The key message of Xi’s book remains relevant in post-Covid world

Beijing: The book Xi Jinping: The Governance of China Volume III assembles Chinese President Xi Jinping’s 92 speeches and texts between October 18, 2017 and January 13, 2020, preceding the outbreak of the novel coronavirus disease (COVID-19) epidemic. However, the ideas in the book are still relevant.
Several insights attract readers’ attention from the start. At the national level, the goal of realizing rejuvenation of the Chinese nation manifests itself in multiple ways, with the most striking one being the unleashing of the country’s vitality leading to the greatest economic growth in human history. In 2020, this vitality was not subdued by the pandemic, but on the contrary, remained strong.
Despite the still uncertain global economic outlook, the World Bank projected that China’s GDP growth would accelerate to 7.9 percent in 2021. At the same time, the pandemic also reinforces Xi’s assessment that the world is facing changes unseen in a century.
Key to China’s success
In contrast with volatile international situations and the alarming domestic division in the United States, the world’s largest economy, also the representative of Western democracy, China’s incredible feats unfolding before our eyes make people think that it will not be long before the country can successfully realize the Chinese dream of national rejuvenation.
Indeed, anyone who dispassionately observed the crisis in the U.S. Capitol on January 6, where hordes of vandals stormed the building encouraged by then sitting U.S. president himself, against the backdrop of tens of millions of citizens who do not trust the mechanisms of their own democracy, knows that we are witnessing a major change with remarkable potential echo in international politics. The U.S. democracy, seen as a model in the West for two centuries, is cracking dramatically due to internal causes.
In the West, usually politicians trumpet short-term goals to win over voters, while statesmen who think deeply and adopt a long-term approach are hardly recognized and seem to belong to the past. In such a context, it is completely novel to read a 650-page corpus containing the ideas of a country’s leader ruling a fifth of the world’s population and contributing to multilateralism and to global interdependence like no other.
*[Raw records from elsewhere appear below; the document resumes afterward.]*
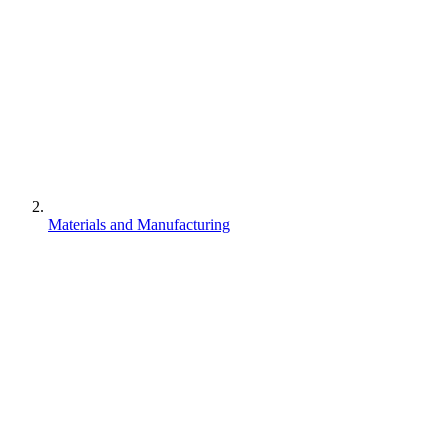
Materials and Manufacturing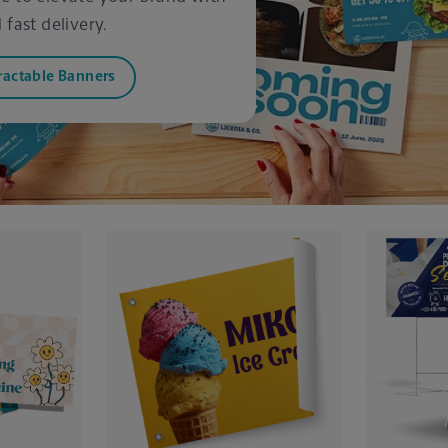
fast delivery.
ractable Banners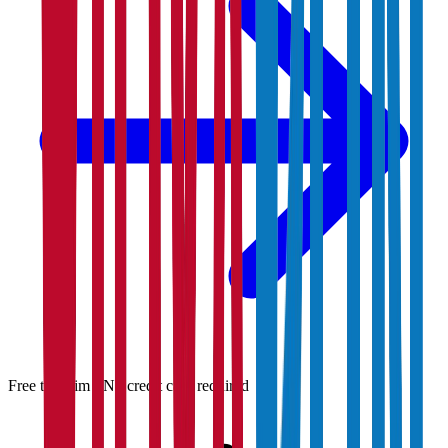
Free to claim · No credit card required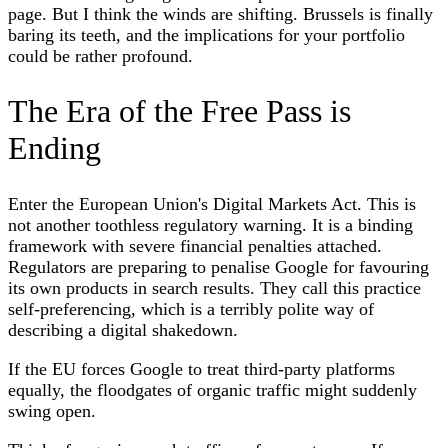
page. But I think the winds are shifting. Brussels is finally
baring its teeth, and the implications for your portfolio
could be rather profound.
The Era of the Free Pass is
Ending
Enter the European Union's Digital Markets Act. This is
not another toothless regulatory warning. It is a binding
framework with severe financial penalties attached.
Regulators are preparing to penalise Google for favouring
its own products in search results. They call this practice
self-preferencing, which is a terribly polite way of
describing a digital shakedown.
If the EU forces Google to treat third-party platforms
equally, the floodgates of organic traffic might suddenly
swing open.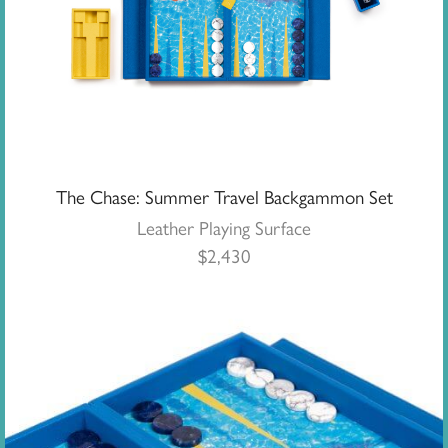
The Chase: Summer Travel Backgammon Set
Leather Playing Surface
$
2,430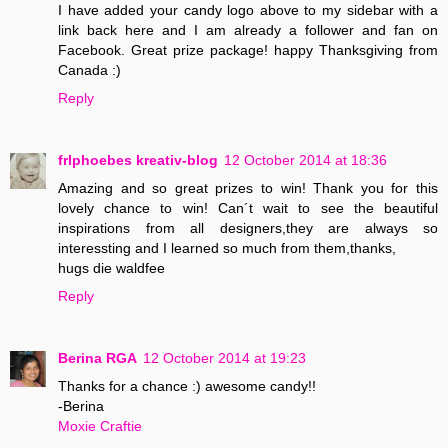
I have added your candy logo above to my sidebar with a
link back here and I am already a follower and fan on
Facebook. Great prize package! happy Thanksgiving from
Canada :)
Reply
frlphoebes kreativ-blog
12 October 2014 at 18:36
Amazing and so great prizes to win! Thank you for this
lovely chance to win! Can´t wait to see the beautiful
inspirations from all designers,they are always so
interessting and I learned so much from them,thanks,
hugs die waldfee
Reply
Berina RGA
12 October 2014 at 19:23
Thanks for a chance :) awesome candy!!
-Berina
Moxie Craftie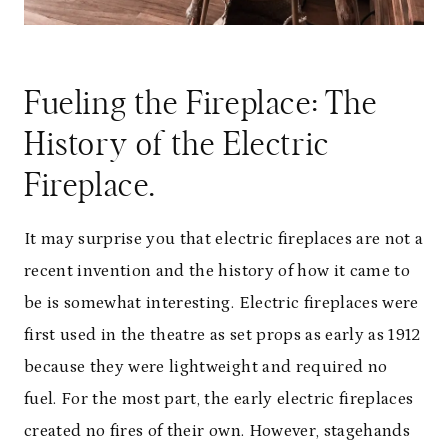
Fueling the Fireplace: The
History of the Electric
Fireplace.
It may surprise you that electric fireplaces are not a
recent invention and the history of how it came to
be is somewhat interesting. Electric fireplaces were
first used in the theatre as set props as early as 1912
because they were lightweight and required no
fuel. For the most part, the early electric fireplaces
created no fires of their own. However, stagehands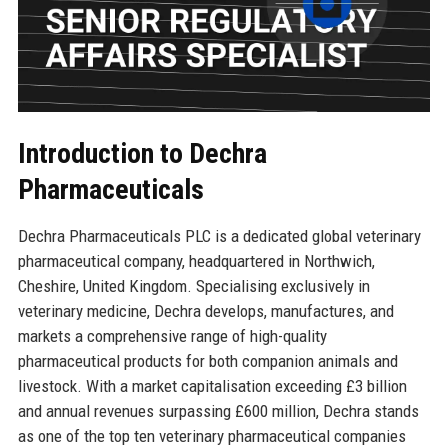
Introduction to Dechra
Pharmaceuticals
Dechra Pharmaceuticals PLC is a dedicated global veterinary
pharmaceutical company, headquartered in Northwich,
Cheshire, United Kingdom. Specialising exclusively in
veterinary medicine, Dechra develops, manufactures, and
markets a comprehensive range of high-quality
pharmaceutical products for both companion animals and
livestock. With a market capitalisation exceeding £3 billion
and annual revenues surpassing £600 million, Dechra stands
as one of the top ten veterinary pharmaceutical companies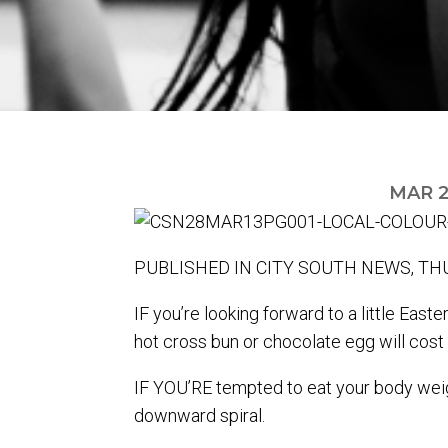
MAR 2
PUBLISHED IN CITY SOUTH NEWS, THU
IF you’re looking forward to a little Eas
hot cross bun or chocolate egg will cost 
IF YOU’RE tempted to eat your body weigh
downward spiral.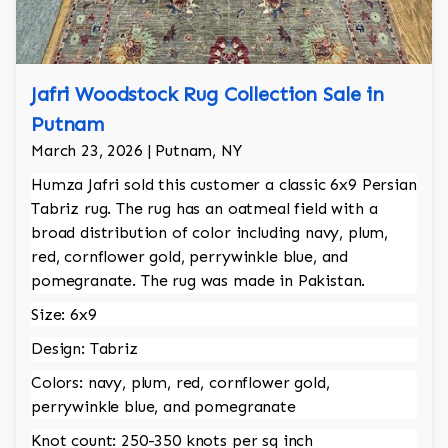
Jafri Woodstock Rug Collection Sale in
Putnam
March 23, 2026 | Putnam, NY
Humza Jafri sold this customer a classic 6x9 Persian
Tabriz rug. The rug has an oatmeal field with a
broad distribution of color including navy, plum,
red, cornflower gold, perrywinkle blue, and
pomegranate. The rug was made in Pakistan.
Size: 6x9
Design: Tabriz
Colors: navy, plum, red, cornflower gold,
perrywinkle blue, and pomegranate
Knot count: 250-350 knots per sq inch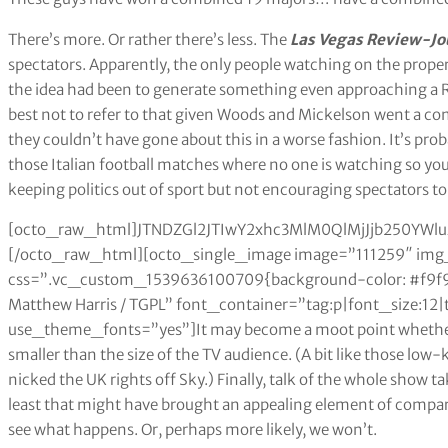
There’s more. Or rather there’s less. The
Las Vegas Review-Jo
spectators. Apparently, the only people watching on the propert
the idea had been to generate something even approaching a
best not to refer to that given Woods and Mickelson went a com
they couldn’t have gone about this in a worse fashion. It’s prob
those Italian football matches where no one is watching so you 
keeping politics out of sport but not encouraging spectators to
[octo_raw_html]JTNDZGl2JTIwY2xhc3MlM0QlMjJjb250Y
[/octo_raw_html][octo_single_image image=”111259″ img_
css=”.vc_custom_1539636100709{background-color: #f9f9f
Matthew Harris / TGPL” font_container=”tag:p|font_size:12|
use_theme_fonts=”yes”]It may become a moot point whether t
smaller than the size of the TV audience. (A bit like those low
nicked the UK rights off Sky.) Finally, talk of the whole show 
least that might have brought an appealing element of compara
see what happens. Or, perhaps more likely, we won’t.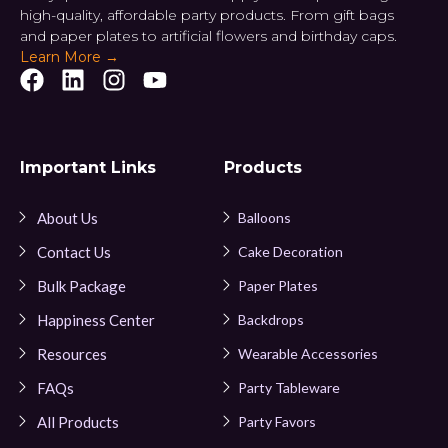
high-quality, affordable party products. From gift bags
and paper plates to artificial flowers and birthday caps.
Learn More →
Important Links
Products
About Us
Balloons
Contact Us
Cake Decoration
Bulk Package
Paper Plates
Happiness Center
Backdrops
Resources
Wearable Accessories
FAQs
Party Tableware
All Products
Party Favors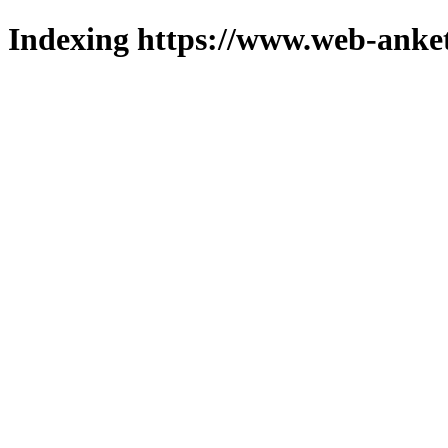
Indexing https://www.web-anket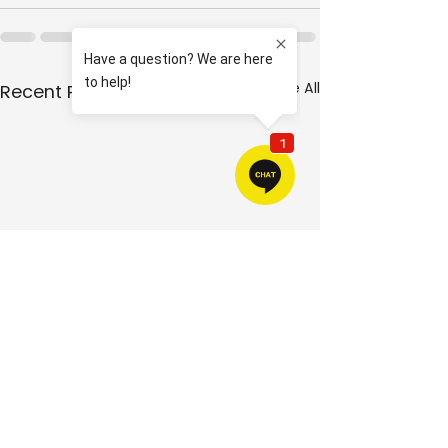
See All
Recent Posts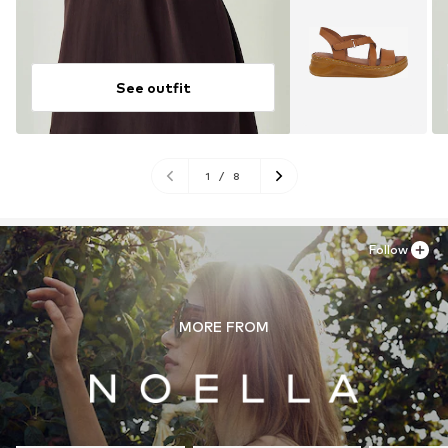
See outfit
1
/
8
Follow
MORE FROM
In style and content, Xi’s analysis is based on socialism with Chinese characteristics, sometimes incorporating references to the country’s philosophical wisdom dating back 5,000 years, making it a unique flowing narrative. Also, in times that call for more international cooperation, volume III can help readers from different continents understand Xi’s motivations and the country’s achievements directly, without intermediaries.
How does the leader of a country responsible for a third of the world’s economic growth assess the course of the local and global economy? How does he evaluate the public policy mechanisms of the government that has managed to lift nearly 800 million people out of poverty in the last 40 years? What steps has China taken to achieve the status of a moderately prosperous society?
What are the institutional merits of the country which can explain its successful fight against COVID-19 while most of the world is overwhelmed by the virus? What are the guiding principle and goals of the Belt and Road Initiative? What is the meaning of a community with a shared future for humanity? The answers to these and other fundamental questions are found in the book.